Remote work may exacerbate diversity and inclusion problems for companies
As more companies shift to remote work following the coronavirus pandemic, management may have to work harder to ensure that all employees are included and have equal opportunity. It’s a problem most companies grapple with even in a normal in-person office environment, but the issue can quickly intensify with distance.
“If you are a member of a group that’s marginalized or underrepresented, it’s already hard to be visible,” said Evelyn Carter, director at diversity and inclusion consulting firm Paradigm. “It’s especially exacerbated right now.”
Carter joined Paradigm CEO Joelle Emerson and Laszlo Bock, a former Google human resources executive who currently runs the HR software company Humu, for a virtual panel earlier this week. The three discussed how the new working environment may affect diversity, equity, and inclusion efforts and offered suggestions for companies to even the playing field, along with advice for marginalized employees, who may have to take extra steps to stay visible while working from home.
The panel comes as many companies, both big and small, have shifted to more remote work, helping employees stay safe during the outbreak. The pandemic is also expected to fundamentally change how companies view remote work in the future. Tech giants including Facebook, Twitter, and Square already have rolled out plans to allow some of their employees to work from home permanently.
But having an isolated workforce also creates a set of new challenges including developing and maintaining a company culture, building relationships, and making sure all employees are equally heard. Carter said distance reinforces people’s tendency to favor people who are similar to them. It also eliminates the opportunity for spontaneous conversations between different people who may be nearby or passing through.
A remote workforce ideally creates a new opportunity for companies to intentionally spread opportunities across the board. But Paradigm’s leaders said they’re not seeing many businesses take advantage of that. “We could be leveraging this moment in time to close those gaps,” Emerson said. “But instead, most people are taking shortcuts and exacerbating it.”
The panel offered some suggestions: Managers should be cognizant of who’s getting assignments and aim to even the distribution. They also should think about being more flexible with schedules, as many people are parents or caregivers who now have additional responsibilities during the workday, Carter added.
Employers also need to be aware that not all employees have the same resources at home, Carter said.
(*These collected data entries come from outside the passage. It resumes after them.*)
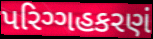
પરિગ્ગહકરણં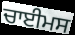
ਚਾਈਮਸ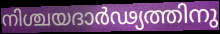
നിശ്ചയദാർഢ്യത്തിനു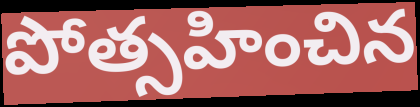
పోత్సహించిన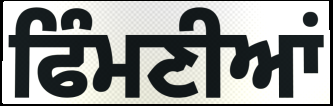
ਫਿੰਮਣੀਆਂ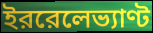
ইররেলেভ্যাণ্টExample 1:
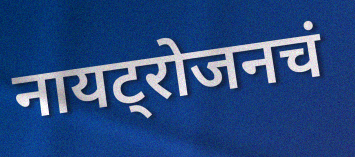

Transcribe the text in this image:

नायट्रोजनचं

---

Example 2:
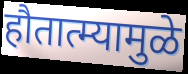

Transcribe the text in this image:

हौतात्म्यामुळे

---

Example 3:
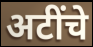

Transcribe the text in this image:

अटींचे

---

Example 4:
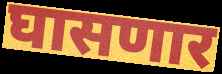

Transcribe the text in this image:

घासणार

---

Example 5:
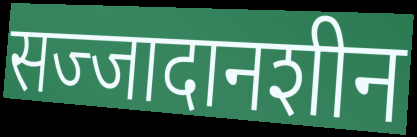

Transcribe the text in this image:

सज्जादानशीन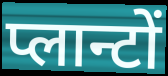
प्लान्टों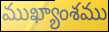
ముఖ్యాంశము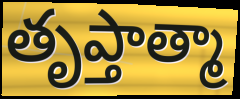
తృప్తాత్మా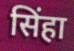
सिंहा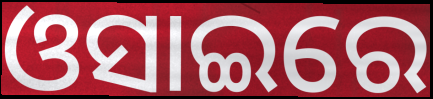
ଓସାଇରେ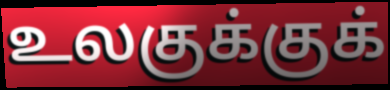
உலகுக்குக்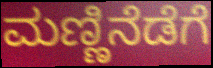
ಮಣ್ಣಿನೆಡೆಗೆ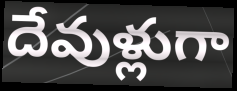
దేవుళ్లుగా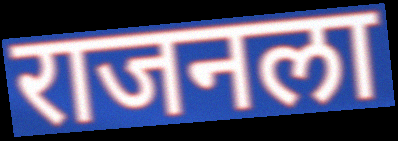
राजनलाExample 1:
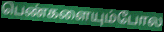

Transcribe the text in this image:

பெண்களையும்போல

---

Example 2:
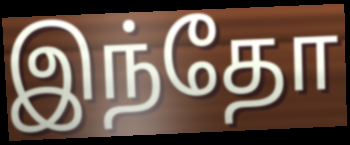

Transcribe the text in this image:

இந்தோ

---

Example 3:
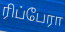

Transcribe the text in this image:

ரிப்பேரா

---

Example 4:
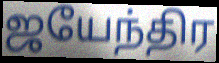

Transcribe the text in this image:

ஜயேந்திர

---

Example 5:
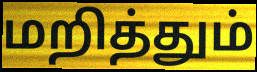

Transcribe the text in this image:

மறித்தும்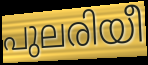
പുലരിയീ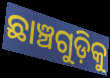
ଛାଞ୍ଚଗୁଡ଼ିକୁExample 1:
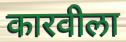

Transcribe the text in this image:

कारवीला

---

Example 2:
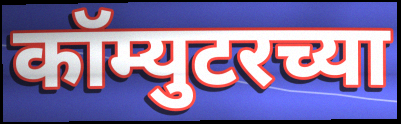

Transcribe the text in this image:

कॉम्युटरच्या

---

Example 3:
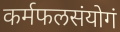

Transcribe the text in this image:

कर्मफलसंयोगं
Some may struggle with stable Wi-Fi connections or have less access to high-quality screens or software, tools that may be essential to doing their jobs from home.
But above all, employers need to have empathy and understanding during a time that may be especially difficult for marginalized groups, the panelists agreed. Anti-Asian racism is running rampant following the outbreak, and the virus is taking an especially big toll on black and Latino communities.
“Think about ways to be intentional, and evaluate the impact of it,” Carter said.
Meanwhile, marginalized employees can also use this opportunity to make sure they’re on the company’s radar, regardless of what their employers do. That means being proactive like regularly checking in, asking for feedback, and raising questions.
“What I worry about is a lot of times during economic downturns or times of challenge, people from marginalized groups get left behind,” Emerson said. “I don’t think this is the time to sit out.”